He can hear the relief in his own voice. “I’m glad you’re coming, then. You’ve never been the kind to sit an adventure out.”

“I also decided I'll tell Spock about what happened in Portland. If he comes back. I owe it to him," She says.

"He's going to kill me, isn't he?" Hikaru asks. So much for all that space exploration and assorted bad-assery he's been fantasizing about. He should figure out who gets the sword when he dies, anyway.

"You're the helmsman. You pilot his ship. Killing you would be illogical," she deadpans. She looks down the shipyard row, at crates being packed and people milling like a marketplace. "Besides, he knows of your affinity for swords."

"You gonna start with the pirate shit again?"

"I mean, we xenolinguists are walking PR mills. With the help of a few well-placed rumors, you know," She smiles, leaning in closer. "That Sulu kid? I heard he carries this old knife he won in a bare-knuckle boxing match and that the last person who quoted protocol to him about it lost his tongue."

"Could you not?" he asks. "And besides, why would I win the knife in a bare-knuckle boxing match? Isn’t the point of anything bare-knuckle to be free of weapons?"

"Nobody would try crossing a man that badass, that’s the point. It’s just an open and standing offer," she says quietly. The banter’s amusing and comforting and proof that everything will work out in the end.
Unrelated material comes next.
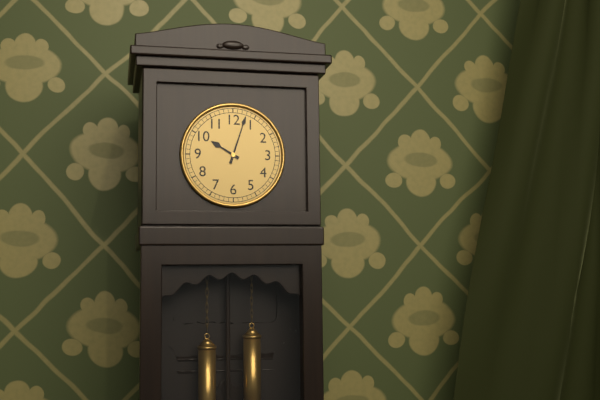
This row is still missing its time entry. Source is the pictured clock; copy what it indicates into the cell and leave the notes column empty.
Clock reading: 10:03
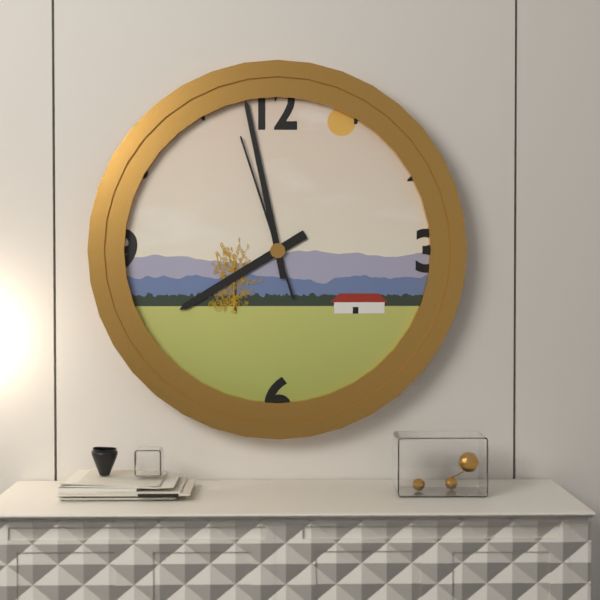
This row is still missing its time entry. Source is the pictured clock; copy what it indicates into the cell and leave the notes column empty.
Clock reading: 7:58:57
"It's good to have an offer like that out on the table. It’s just a bit premature," he says, simply. She looks at him and laughs. "It's probably a bad idea to turn me into Chuck Norris within the first year. Starfleet would still care, in the first year."

"I hadn't thought about that, actually," she says. "It's a good idea. 'Hikaru Sulu destroyed the periodic table because he only recognizes the element of surprise' sounds a lot like you."

"I do not only recognize the element of surprise. I'm fond of beryllium, too," he says.

She laughs at him, looking down at her shoes. "Why do I even bother to put up with you?"

"You know it's because you absolutely adore my sense of humor."

“I’ll miss it,” she says.

“It?” he asks.

“San Francisco. Earth,” she shrugs. “That coffee house down on Columbus, that lingerie shop on Watson, the bridge.”

“It’s going to be hard, sweetheart. I’ll miss it, too.”

The nickname fits well; Gaila had always been fond of the word.

She stops smiling, and takes a shaky breath. "Hikaru."

"Yes?"

She bites at her lip and looks away from him uncomfortably, shifting her weight. "Say my name like that again. Like you did in Oregon? Like you meant it?"

He looks up at her, studying the concern on her face. The uniform she's wearing is brilliant red as it catches the sunlight. He wants to touch her, ground her in something other than herself, even if it's bad form in the middle of the shipyard.

"Sometimes we do things because we know we're vulnerable," she continues, picking at a nail, the black polish peeling at the corners, " I need to be sure of something, anything right now."

He leans down, conspiratorially close, pressing his forehead to hers. He knows what he's asking her for. "Nyota."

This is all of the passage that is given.